[[ Given records open ]]
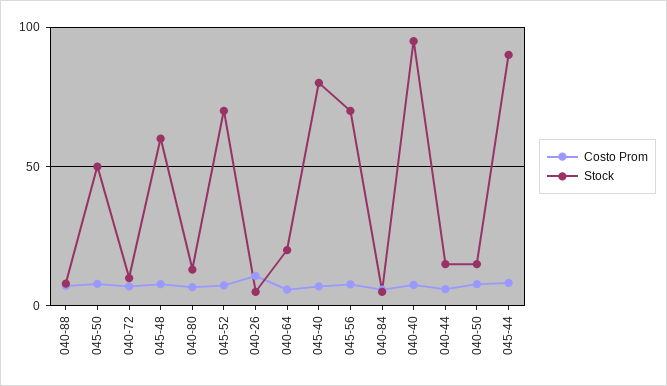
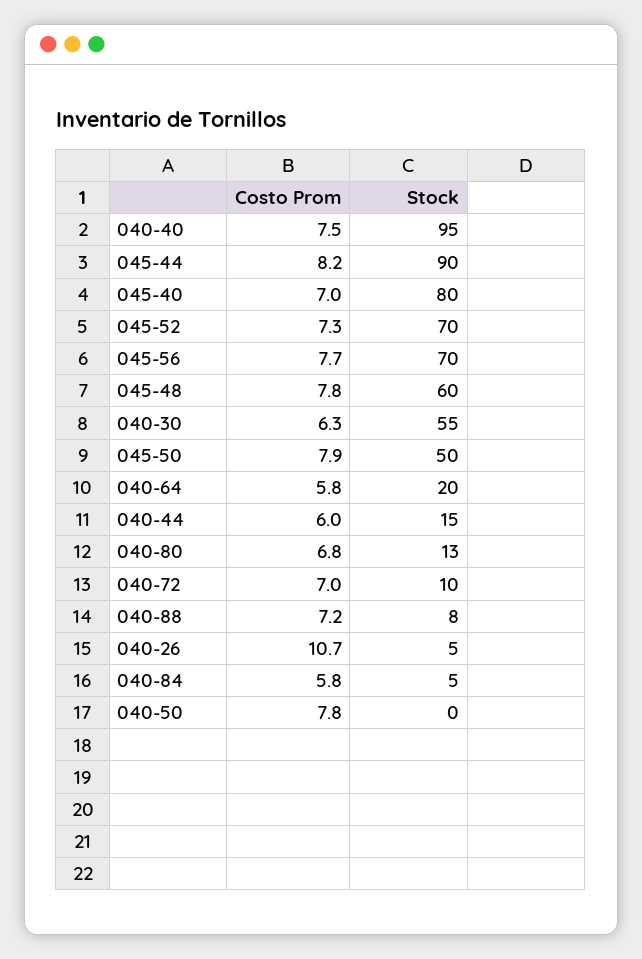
Stock, 040-50: 15 -> 0
Costo Prom, 040-30: none -> 6.3
Stock, 040-30: none -> 55

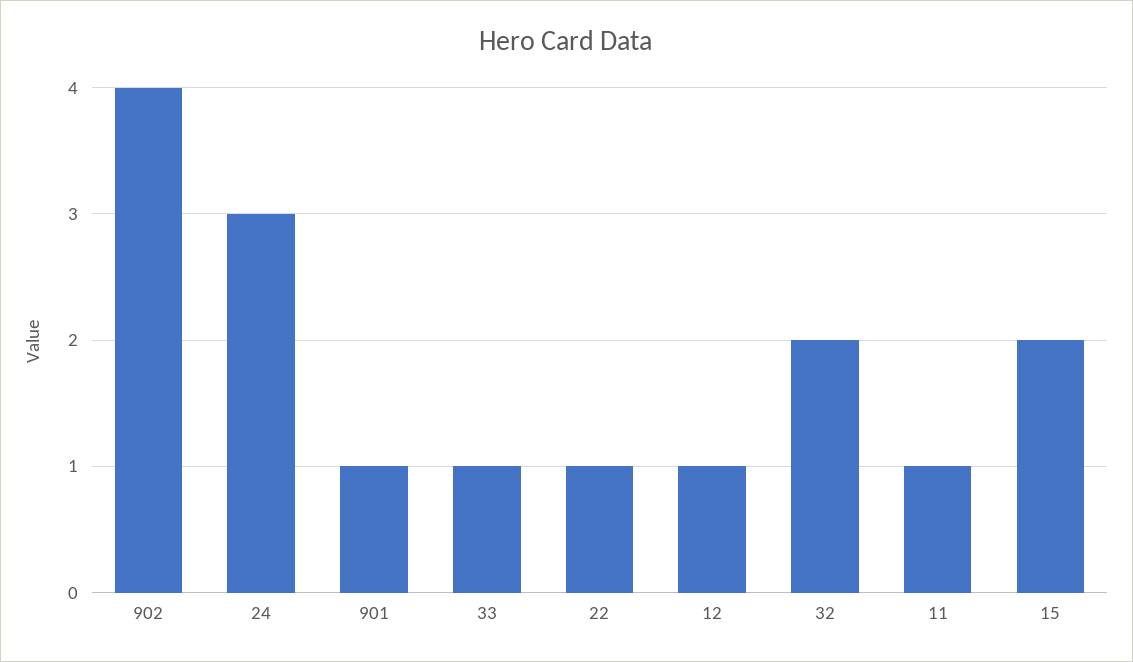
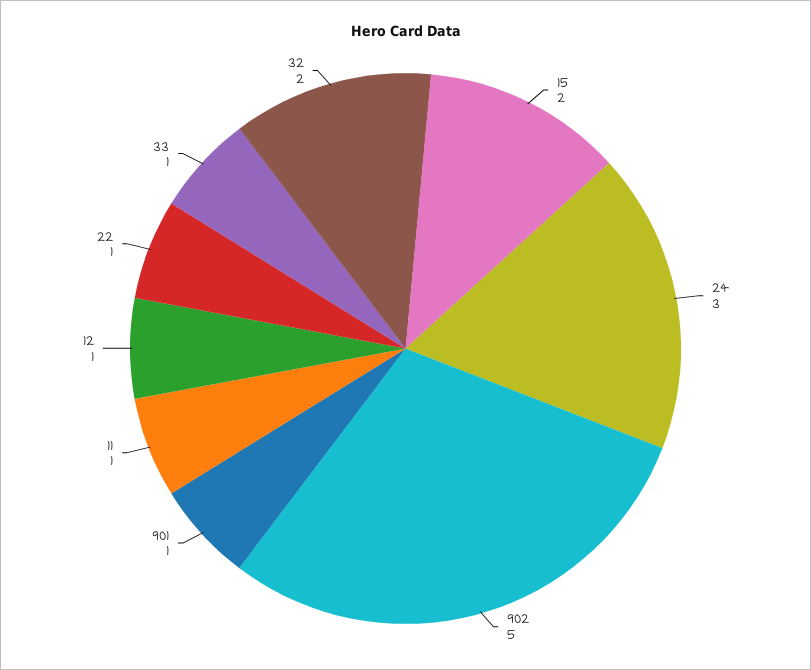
902: 4 -> 5

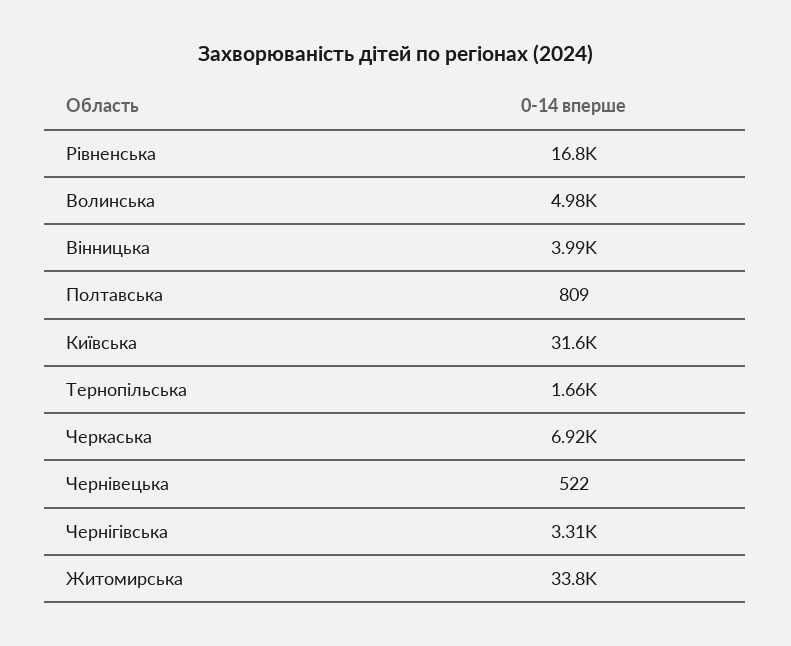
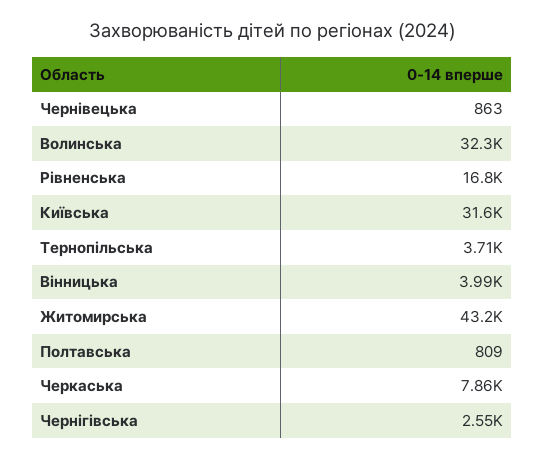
Волинська: 4980 -> 32300
Тернопільська: 1660 -> 3710
Черкаська: 6920 -> 7860
Чернівецька: 522 -> 863
Чернігівська: 3310 -> 2550
Житомирська: 33800 -> 43200

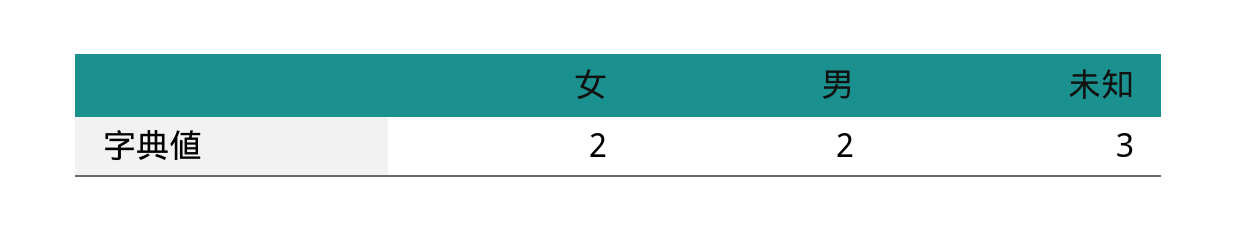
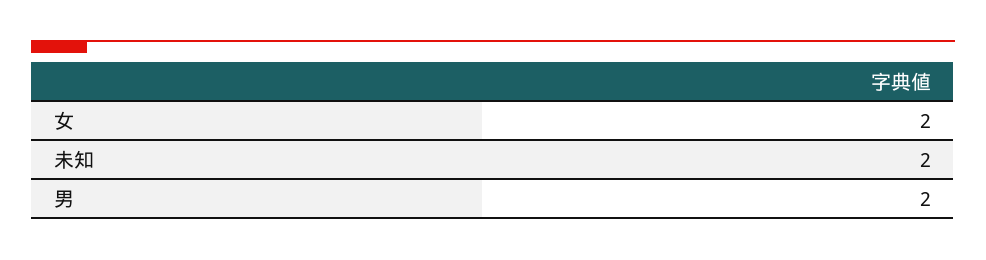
未知: 3 -> 2

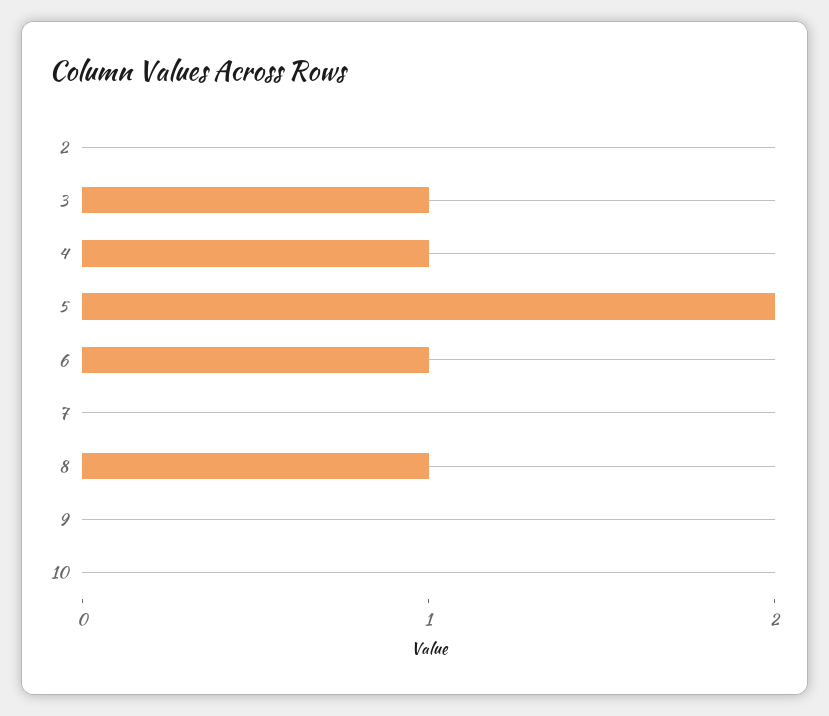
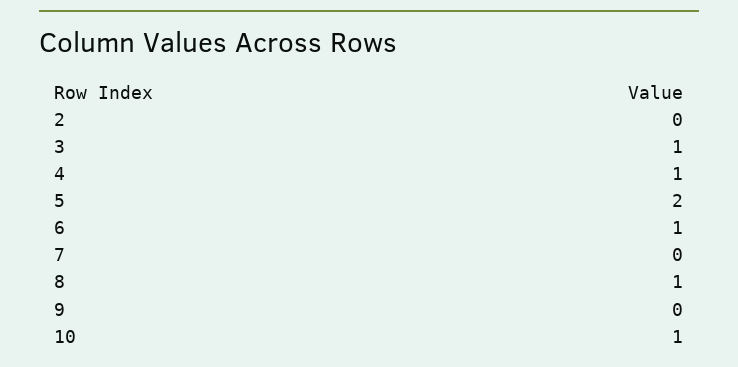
10: 0 -> 1

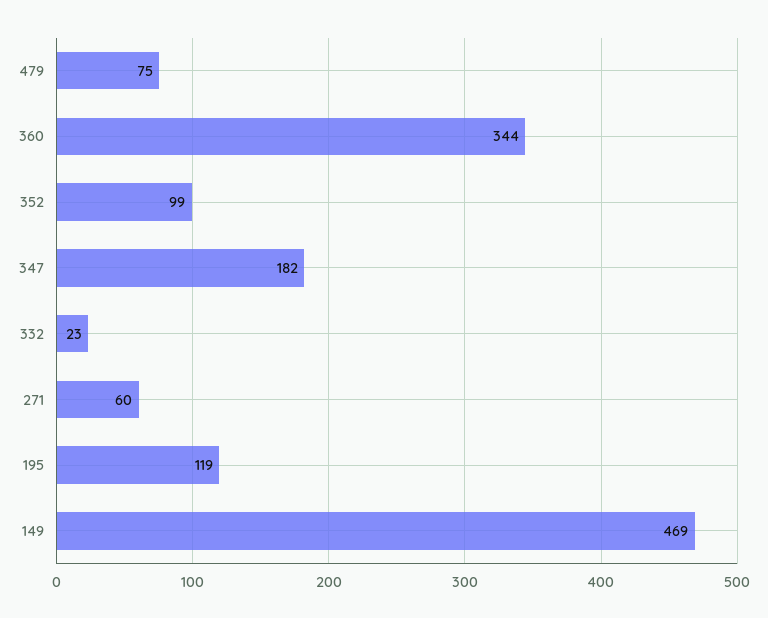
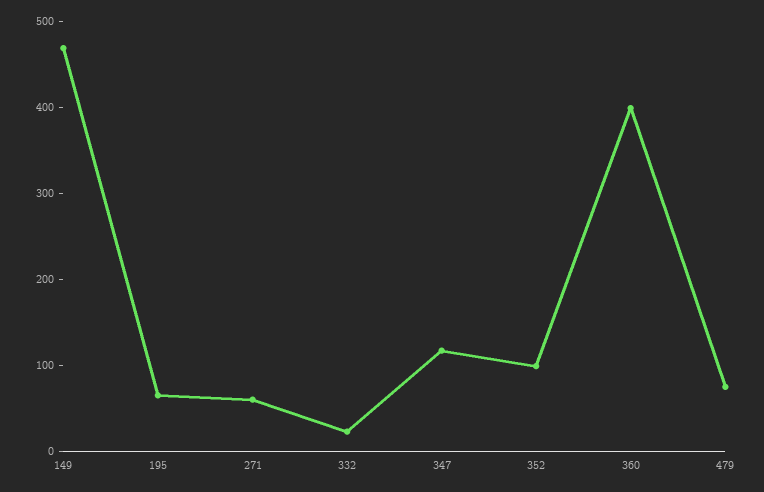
360: 344 -> 400
347: 182 -> 120
195: 119 -> 60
[[ Given records closed ]]
**Task to complete:**
With the pictures set aside, please write out all of the records above exactly.

**Exercise response:**
Stock, 040-50: 15 -> 0
Costo Prom, 040-30: none -> 6.3
Stock, 040-30: none -> 55

902: 4 -> 5

Волинська: 4980 -> 32300
Тернопільська: 1660 -> 3710
Черкаська: 6920 -> 7860
Чернівецька: 522 -> 863
Чернігівська: 3310 -> 2550
Житомирська: 33800 -> 43200

未知: 3 -> 2

10: 0 -> 1

360: 344 -> 400
347: 182 -> 120
195: 119 -> 60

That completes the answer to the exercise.